Примечание нашедшего тетрадь

Считаю себя обязанным, предупреждая недоразумение, сказать несколько слов о рассказе Трензинского относительно Гёте. Больно было бы мне думать, что рассказ этот сочтут мелким камнем, брошенным в великого поэта, перед которым я благоговею. В Трензинском преобладает скептицизм d’une existence manquée[249]. Это – равно ни скептицизм древних, ни скептицизм Юма, а скептицизм жизни, убитой обстоятельствами, беспредельно грустный взгляд на вещи человека, которого грудь покрыта ранами незаслуженными, человека, оскорбленного в благороднейших чувствах, и между тем человека, полного силы (eine kernhafte Natur). Я расскажу со временем всю жизнь его, и тогда можно будет увидеть, как он дошел до своего воззрения. Трензинский – человек по преимуществу практический, всего менее художник. Он мог смотреть на Гёте с такой бедной точки; да и должен ли был вселить Гёте уважение к себе, подавить авторитетом человека, который рядом бедствий дошел до неуважения лучших упований своей жизни? С другой стороны, люди практической сферы редко умеют свой острый ум прилагать к суждению о художниках и о их произведениях. Фридрих II, прочитав «Гёца фон-Берлихингена» сказал: «Encore une mauvaise tragédie dans le genre anglais!»[250] Гёте простил ему это суждение от всей души.

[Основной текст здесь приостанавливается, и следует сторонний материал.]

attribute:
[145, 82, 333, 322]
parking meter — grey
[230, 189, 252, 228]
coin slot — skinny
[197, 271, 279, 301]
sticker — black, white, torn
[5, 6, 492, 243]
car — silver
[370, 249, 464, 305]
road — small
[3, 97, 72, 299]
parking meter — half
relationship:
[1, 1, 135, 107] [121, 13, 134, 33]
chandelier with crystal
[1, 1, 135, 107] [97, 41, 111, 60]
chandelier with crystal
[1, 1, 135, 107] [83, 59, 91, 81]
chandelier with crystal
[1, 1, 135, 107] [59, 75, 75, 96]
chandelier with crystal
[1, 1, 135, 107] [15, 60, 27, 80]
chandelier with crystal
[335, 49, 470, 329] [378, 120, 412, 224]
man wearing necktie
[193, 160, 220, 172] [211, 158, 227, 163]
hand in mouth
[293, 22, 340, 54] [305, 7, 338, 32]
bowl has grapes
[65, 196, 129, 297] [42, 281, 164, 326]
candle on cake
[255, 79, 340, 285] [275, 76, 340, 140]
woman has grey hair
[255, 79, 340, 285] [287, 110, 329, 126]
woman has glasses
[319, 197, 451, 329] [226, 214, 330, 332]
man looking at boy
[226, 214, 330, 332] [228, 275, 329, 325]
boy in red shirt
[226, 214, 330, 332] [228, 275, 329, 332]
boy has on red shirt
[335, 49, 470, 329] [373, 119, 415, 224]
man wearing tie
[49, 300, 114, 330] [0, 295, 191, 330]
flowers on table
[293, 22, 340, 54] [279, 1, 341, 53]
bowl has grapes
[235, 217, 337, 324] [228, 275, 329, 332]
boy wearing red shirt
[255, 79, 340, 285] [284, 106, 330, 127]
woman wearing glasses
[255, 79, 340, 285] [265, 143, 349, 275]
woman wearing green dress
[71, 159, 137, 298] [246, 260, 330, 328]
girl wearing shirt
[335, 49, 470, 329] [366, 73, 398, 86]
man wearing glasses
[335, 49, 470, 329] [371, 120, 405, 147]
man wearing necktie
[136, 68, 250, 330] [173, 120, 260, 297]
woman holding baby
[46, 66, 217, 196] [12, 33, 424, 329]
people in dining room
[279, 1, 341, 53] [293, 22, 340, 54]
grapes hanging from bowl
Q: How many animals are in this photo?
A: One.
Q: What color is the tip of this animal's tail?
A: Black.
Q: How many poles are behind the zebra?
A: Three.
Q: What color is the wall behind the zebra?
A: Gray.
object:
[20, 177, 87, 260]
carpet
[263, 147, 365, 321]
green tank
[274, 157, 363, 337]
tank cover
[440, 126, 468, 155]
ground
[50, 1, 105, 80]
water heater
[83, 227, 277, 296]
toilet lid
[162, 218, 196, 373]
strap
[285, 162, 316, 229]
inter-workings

Сверх того, не увлекаясь авторитетами, мы должны будем сознаться, что жизнь германских поэтов и мыслителей чрезвычайно одностороння; я не знаю ни одной германской биографии, которая не была бы пропитана филистерством. В них, при всей космополитической всеобщности, недостает целого элемента человечности, именно практической жизни; и хоть они очень много пишут, особенно теперь, о конкретной жизни, но уже самое то, что они пишут о ней, а не живут ею, доказывает их абстрактность. Просим вспомнить, для того чтоб разом увидеть все необъятное расстояние между ими и людьми жизни, биографию Байрона… Трензинский, конечно, не мог симпатизировать с германцами и, как человек, в котором некогда была развита именно та сторона жизни, которая вовсе не развита у немцев, не мог с нею и примириться за другие стороны.